[Work instruction] The required lines are those that contain "Removes"; pull them out of the data and copy them.

[Information provided]
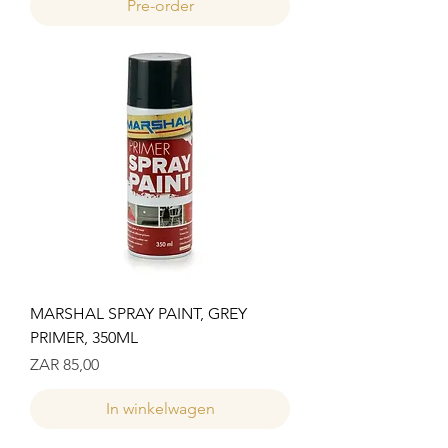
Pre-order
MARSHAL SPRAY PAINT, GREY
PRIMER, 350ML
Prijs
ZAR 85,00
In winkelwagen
* * *
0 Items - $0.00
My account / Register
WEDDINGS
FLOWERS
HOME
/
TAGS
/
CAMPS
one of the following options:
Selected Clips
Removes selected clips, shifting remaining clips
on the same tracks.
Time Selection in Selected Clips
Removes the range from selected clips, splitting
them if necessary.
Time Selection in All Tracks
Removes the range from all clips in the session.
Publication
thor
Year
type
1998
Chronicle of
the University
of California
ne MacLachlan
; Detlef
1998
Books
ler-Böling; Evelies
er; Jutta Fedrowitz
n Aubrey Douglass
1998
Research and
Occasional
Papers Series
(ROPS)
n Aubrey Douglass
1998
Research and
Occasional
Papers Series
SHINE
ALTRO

[Task result]
Removes selected clips, shifting remaining clips
Removes the range from selected clips, splitting
Removes the range from all clips in the session.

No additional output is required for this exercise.